Any military intervention, particularly without boots on the ground, would not prevent such atrocities from happening; it might reduce its extent, but not enough to stop the cycle of revenge that would follow the collapse of the current regime.
Libya is one example of an early successful foreign intervention that failed to prevent revenge-fueled action. Libya also highlighted how enormous a challenge it is to collect arms at the end of the war. The recent [May 13] deadly car bombing in Benghazi is one of many examples of the blowback of weapons availability and their impact on the state. There is no reason to believe that Syria would do better; in fact, it is almost certain that it will do worse. Fortunately, Libya is an oil-rich country that can rebuild itself, but Syria is much poorer, with limited resources. The combination of poverty, armed militias and radical preaching is a very toxic cocktail ready to explode.
Fouad Ajami, for one, has argued that after the fall of the Syrian tyranny, better politics may take hold in Syria. This assumption would only be applicable if all stakeholders learn lessons from tyranny and are willing not to repeat it. We must acknowledge, however, that the end of Assad would not lead the Iranian regime to embrace liberal democracy in Syria, nor it would stop radical jihadists from exploiting a post-regime fragility to corrupt and recruit others.

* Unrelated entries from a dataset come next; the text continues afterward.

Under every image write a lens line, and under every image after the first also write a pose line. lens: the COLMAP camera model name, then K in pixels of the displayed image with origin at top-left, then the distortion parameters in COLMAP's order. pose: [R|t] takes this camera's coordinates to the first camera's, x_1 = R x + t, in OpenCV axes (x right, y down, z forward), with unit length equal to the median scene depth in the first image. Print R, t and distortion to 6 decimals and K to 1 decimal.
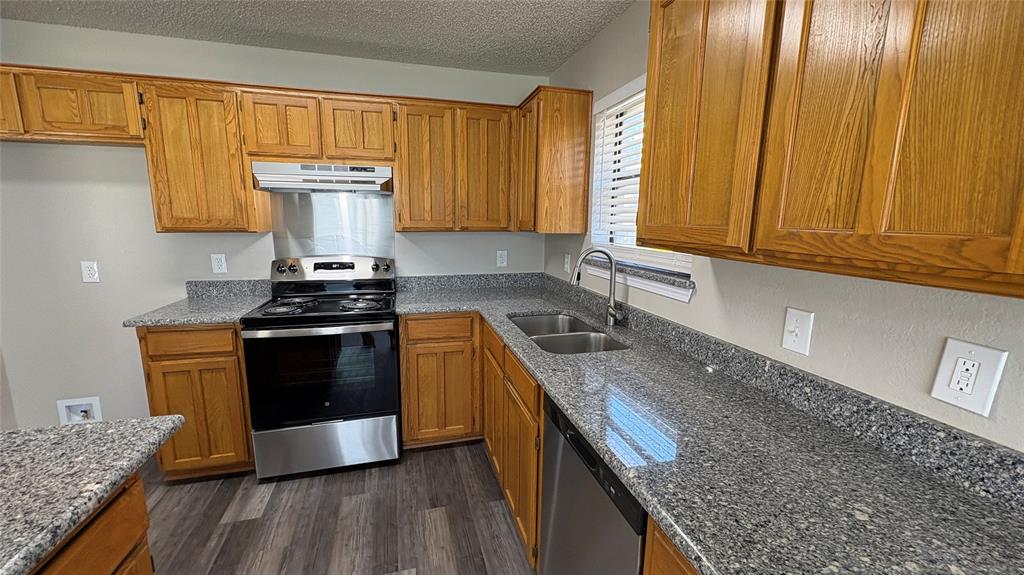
lens RADIAL K [[406.7, 0, 511.2], [0, 406.7, 289.0], [0, 0, 1]] dist [-0.000857, 0.000603]
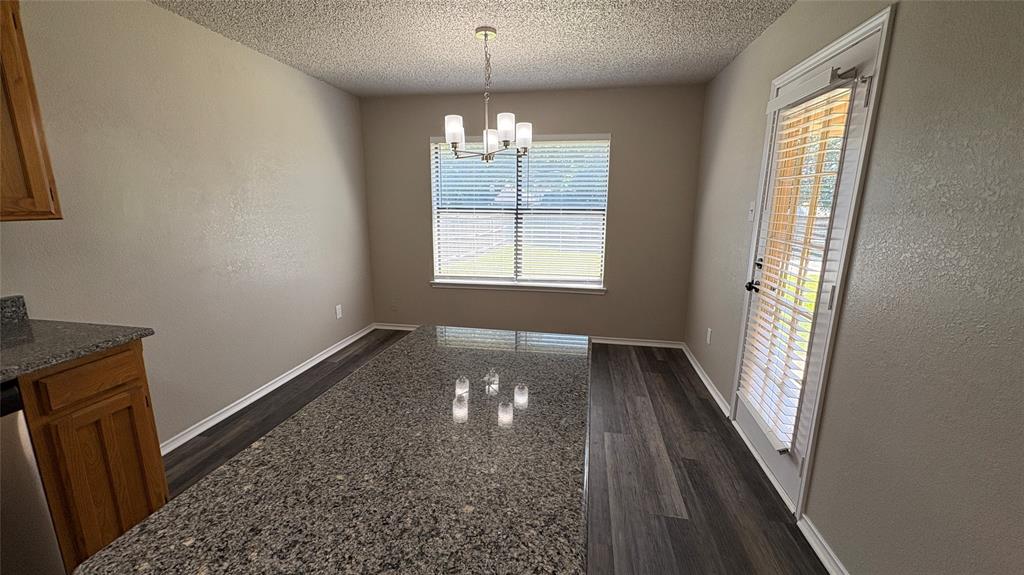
lens RADIAL K [[406.7, 0, 511.2], [0, 406.7, 289.0], [0, 0, 1]] dist [-0.000857, 0.000603]
pose [[-0.901060, -0.107223, 0.420230, -0.696172], [0.057021, 0.931256, 0.359877, -0.085232], [-0.429929, 0.348233, -0.833004, 0.495877]]
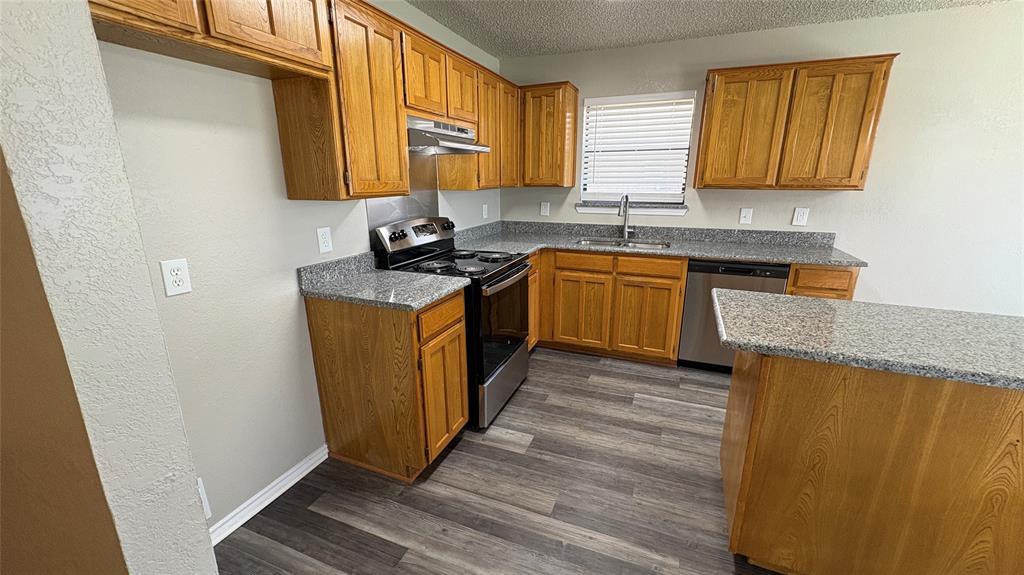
lens RADIAL K [[406.7, 0, 511.2], [0, 406.7, 289.0], [0, 0, 1]] dist [-0.000857, 0.000603]
pose [[0.606306, -0.221484, 0.763766, -1.266899], [0.145602, 0.975114, 0.167189, -0.055205], [-0.781788, 0.009838, 0.623466, 0.266167]]
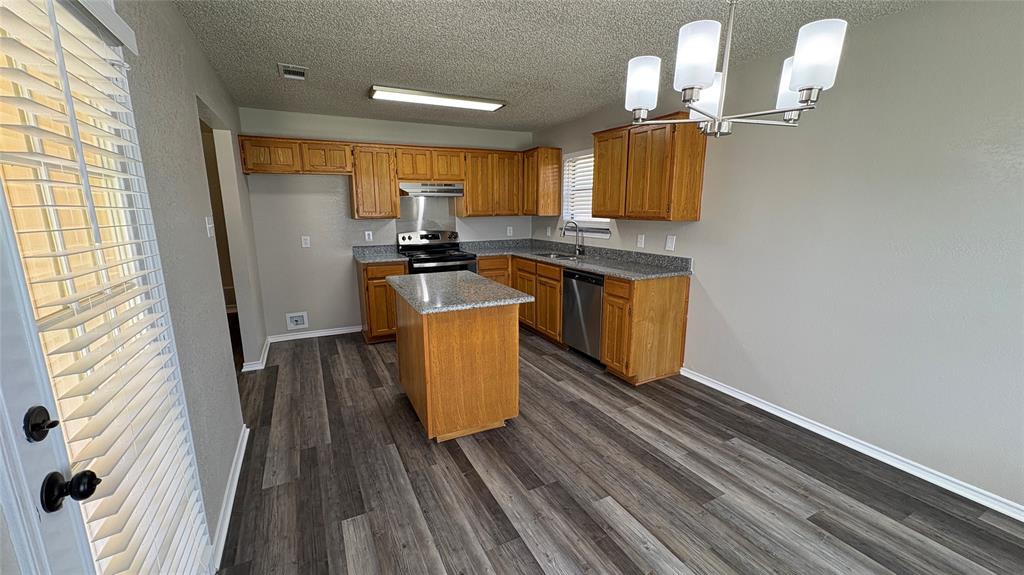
lens RADIAL K [[406.7, 0, 511.2], [0, 406.7, 289.0], [0, 0, 1]] dist [-0.000857, 0.000603]
pose [[0.979799, -0.055405, 0.192158, -0.514748], [0.050763, 0.998290, 0.029001, 0.176698], [-0.193436, -0.018661, 0.980935, -1.066667]]
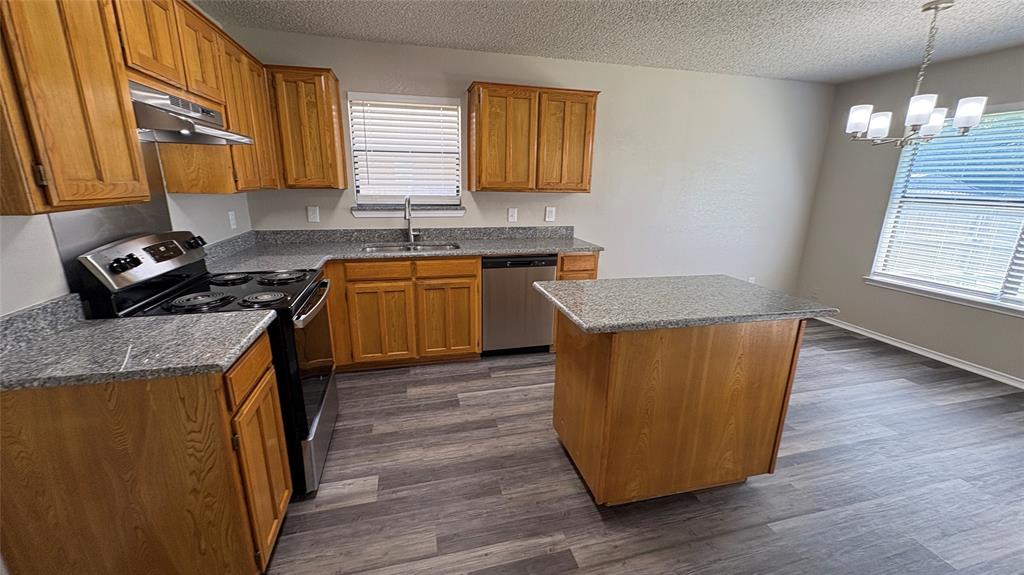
lens RADIAL K [[406.7, 0, 511.2], [0, 406.7, 289.0], [0, 0, 1]] dist [-0.000857, 0.000603]
pose [[0.014400, -0.268587, 0.963148, -1.276543], [0.156149, 0.952033, 0.263153, -0.093949], [-0.987629, 0.146605, 0.055649, 0.464527]]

There are no easy answers for the complex Syrian conundrum, but let’s not delude ourselves that early intervention would have been the perfect remedy for Syria. Radicalism is a much more complicated phenomenon, while brutality, revenge and eye-for-an-eye are all part and parcel of the savagery of war. However, it's crucial to prevent the fight for Syria and the fight against Assad from becoming mutually exclusive. Syrians have rebelled against Assad to achieve freedom, democracy and human rights. Tolerating radicalism would signal a huge defeat for Syria, which would be more tragic than the current bloodbath.